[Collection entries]
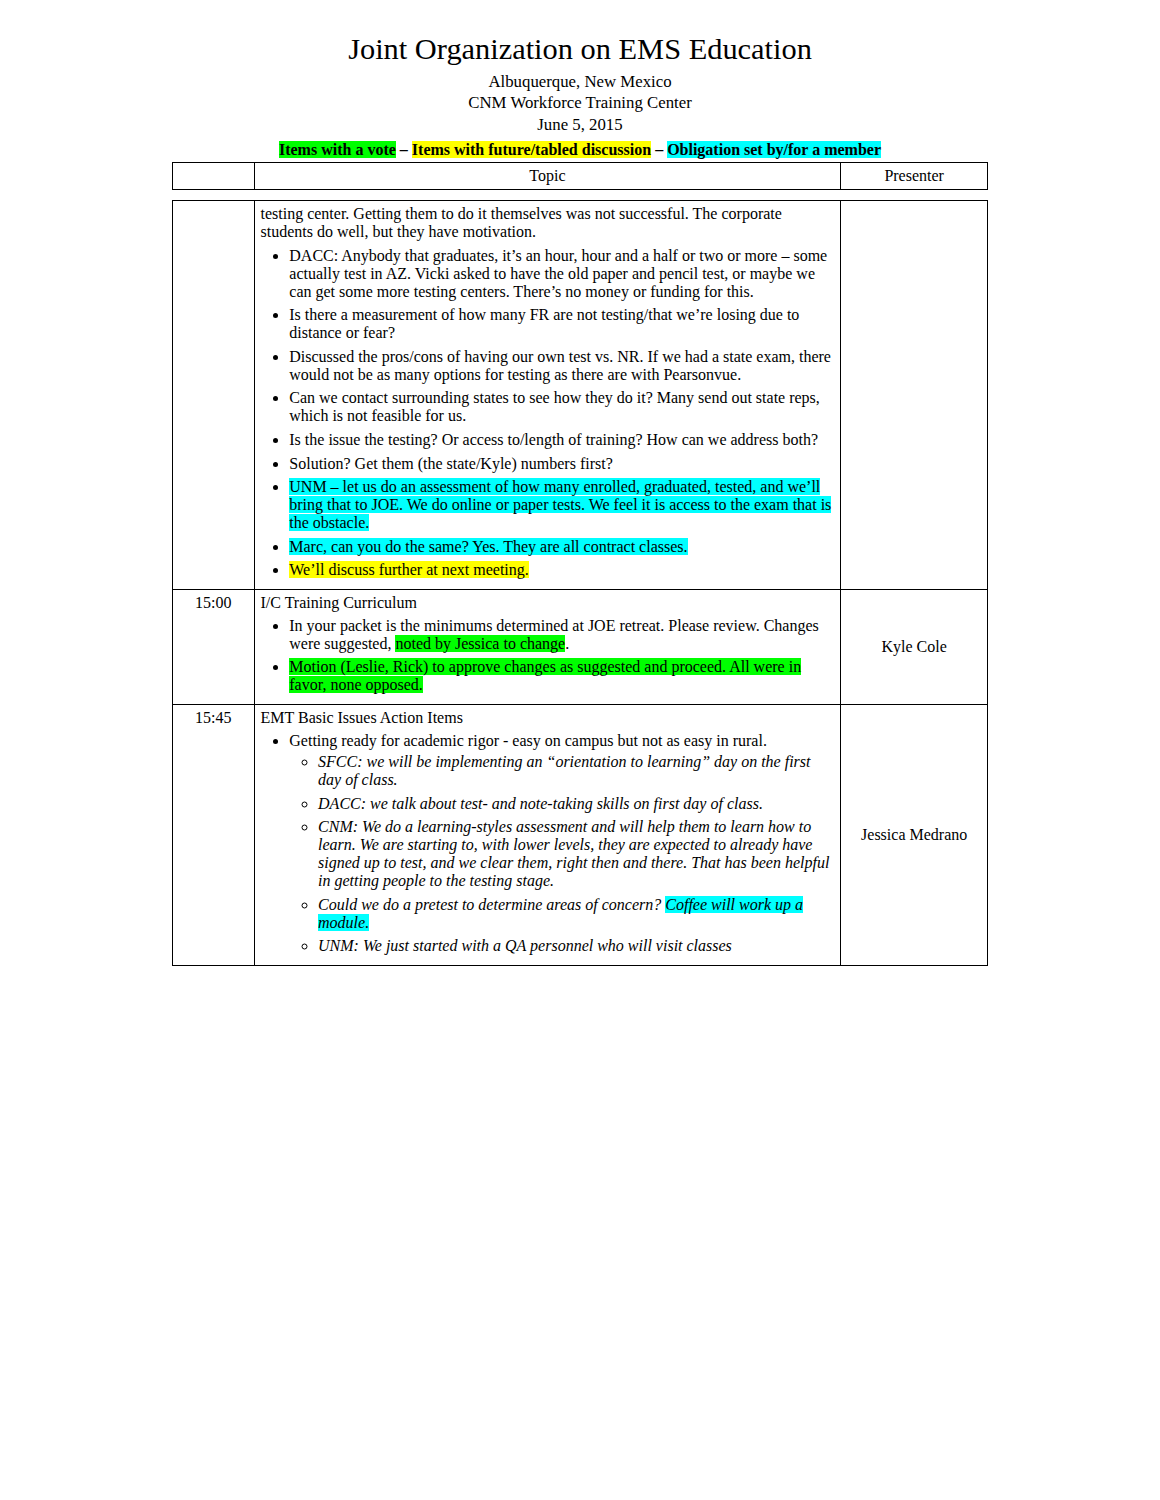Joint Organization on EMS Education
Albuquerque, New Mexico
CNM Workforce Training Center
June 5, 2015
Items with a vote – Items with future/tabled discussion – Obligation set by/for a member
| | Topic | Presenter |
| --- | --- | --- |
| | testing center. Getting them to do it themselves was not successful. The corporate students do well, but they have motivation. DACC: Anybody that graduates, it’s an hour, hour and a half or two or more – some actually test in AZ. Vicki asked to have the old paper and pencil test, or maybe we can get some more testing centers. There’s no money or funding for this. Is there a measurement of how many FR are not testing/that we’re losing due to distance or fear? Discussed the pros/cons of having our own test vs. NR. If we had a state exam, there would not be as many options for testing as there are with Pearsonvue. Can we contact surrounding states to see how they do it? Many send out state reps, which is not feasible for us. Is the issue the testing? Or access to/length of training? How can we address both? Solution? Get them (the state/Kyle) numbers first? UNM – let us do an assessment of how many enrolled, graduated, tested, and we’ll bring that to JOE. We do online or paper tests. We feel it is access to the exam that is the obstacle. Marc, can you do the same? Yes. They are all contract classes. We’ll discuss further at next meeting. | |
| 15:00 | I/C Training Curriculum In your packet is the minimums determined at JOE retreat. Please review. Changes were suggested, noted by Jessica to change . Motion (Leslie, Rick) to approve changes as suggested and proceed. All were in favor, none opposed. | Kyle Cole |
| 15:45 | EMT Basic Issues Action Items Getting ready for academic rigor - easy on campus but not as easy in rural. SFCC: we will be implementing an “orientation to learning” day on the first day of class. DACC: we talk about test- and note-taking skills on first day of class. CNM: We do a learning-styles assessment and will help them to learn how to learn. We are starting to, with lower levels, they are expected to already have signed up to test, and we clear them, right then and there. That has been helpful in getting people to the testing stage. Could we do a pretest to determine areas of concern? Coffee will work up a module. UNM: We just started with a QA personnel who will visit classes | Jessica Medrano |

...

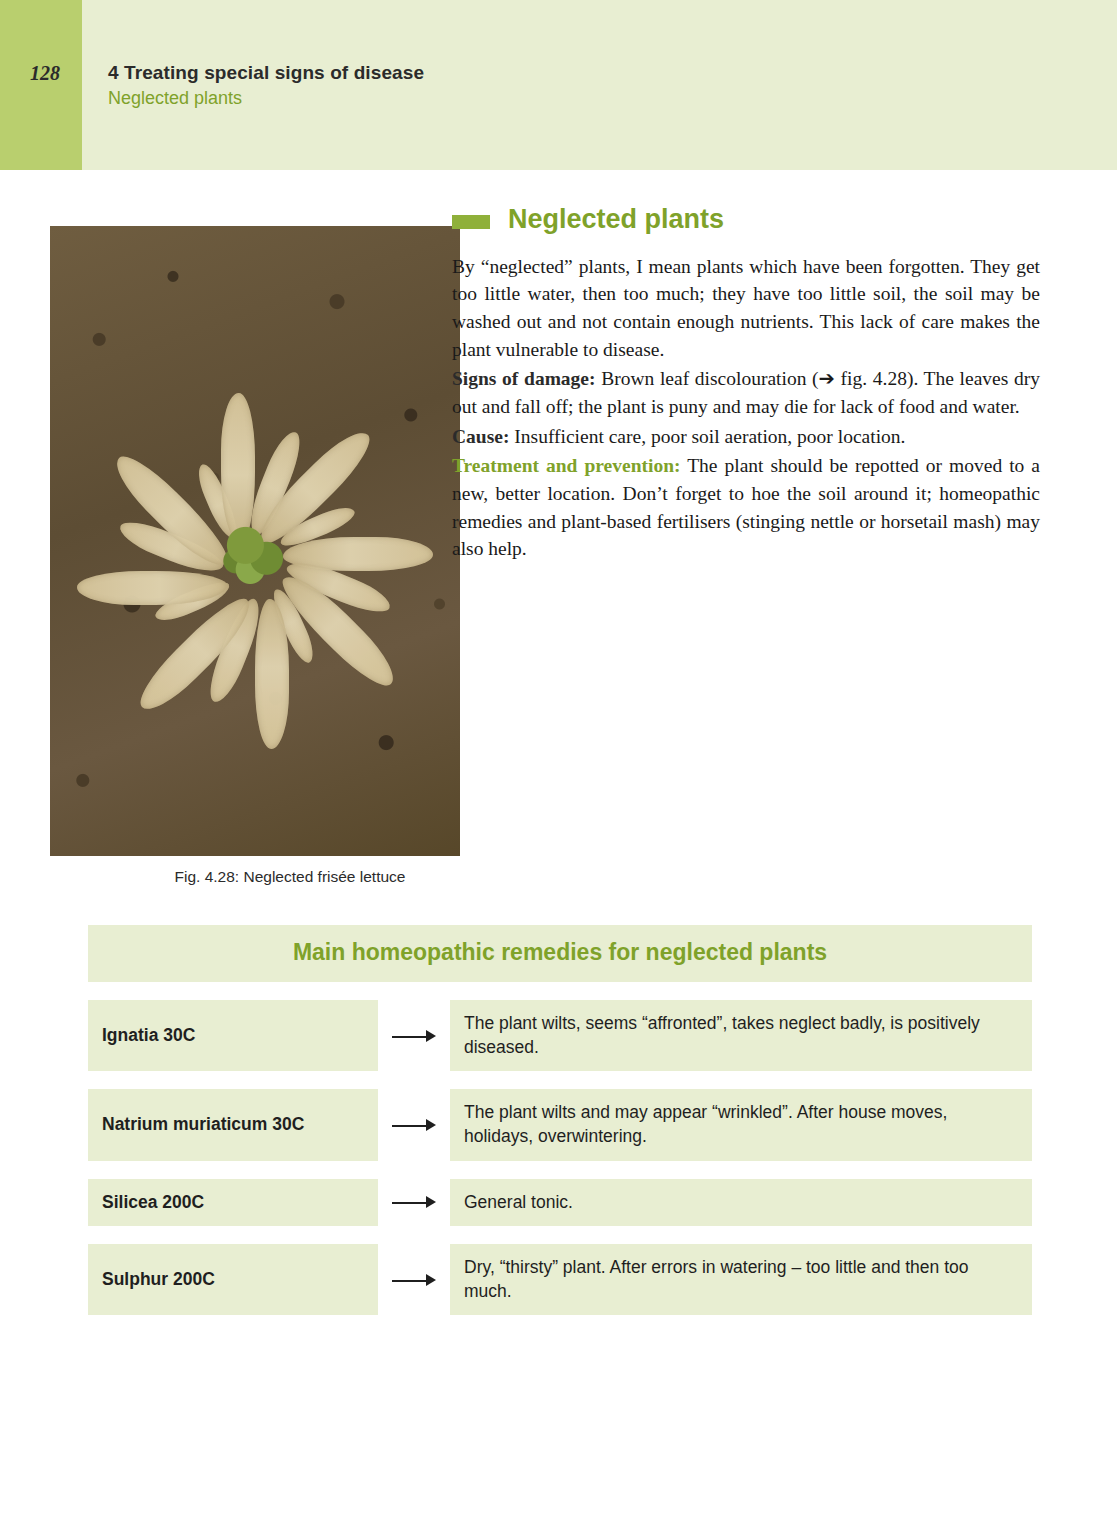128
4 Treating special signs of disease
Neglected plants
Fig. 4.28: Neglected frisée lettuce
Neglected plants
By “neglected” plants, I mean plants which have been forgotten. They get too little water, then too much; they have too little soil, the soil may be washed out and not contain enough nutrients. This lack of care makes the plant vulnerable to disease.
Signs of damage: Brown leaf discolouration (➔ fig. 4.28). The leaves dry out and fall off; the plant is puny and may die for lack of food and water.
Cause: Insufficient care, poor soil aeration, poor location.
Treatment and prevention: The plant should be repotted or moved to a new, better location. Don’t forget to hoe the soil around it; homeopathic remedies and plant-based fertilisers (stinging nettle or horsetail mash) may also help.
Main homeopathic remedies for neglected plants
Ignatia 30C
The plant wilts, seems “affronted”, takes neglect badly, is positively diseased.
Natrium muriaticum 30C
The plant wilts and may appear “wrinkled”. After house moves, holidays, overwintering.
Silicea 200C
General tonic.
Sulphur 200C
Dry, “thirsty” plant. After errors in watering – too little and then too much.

* * *

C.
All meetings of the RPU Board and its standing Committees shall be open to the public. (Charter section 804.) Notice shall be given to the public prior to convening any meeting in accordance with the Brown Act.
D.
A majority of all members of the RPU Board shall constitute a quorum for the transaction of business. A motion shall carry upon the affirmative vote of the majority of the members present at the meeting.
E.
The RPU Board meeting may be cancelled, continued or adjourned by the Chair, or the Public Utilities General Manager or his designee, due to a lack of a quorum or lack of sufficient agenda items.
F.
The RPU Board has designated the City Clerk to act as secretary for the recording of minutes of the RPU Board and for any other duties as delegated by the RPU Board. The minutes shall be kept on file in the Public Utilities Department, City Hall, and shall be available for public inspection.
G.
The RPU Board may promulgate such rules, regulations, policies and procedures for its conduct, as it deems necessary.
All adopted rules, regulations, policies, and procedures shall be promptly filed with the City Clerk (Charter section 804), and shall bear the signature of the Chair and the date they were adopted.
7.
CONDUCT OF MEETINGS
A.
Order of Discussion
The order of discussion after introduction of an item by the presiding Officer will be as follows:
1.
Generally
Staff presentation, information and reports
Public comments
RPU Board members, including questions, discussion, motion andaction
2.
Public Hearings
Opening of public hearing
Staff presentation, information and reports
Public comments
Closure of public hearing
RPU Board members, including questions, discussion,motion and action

TASK DETAILS:
Start with the line above that contains "General tonic." and stop after the line that contains "then too much.". Output those lines exactly, and only those.

SOLUTION BELOW:
General tonic.
Sulphur 200C
Dry, “thirsty” plant. After errors in watering – too little and then too much.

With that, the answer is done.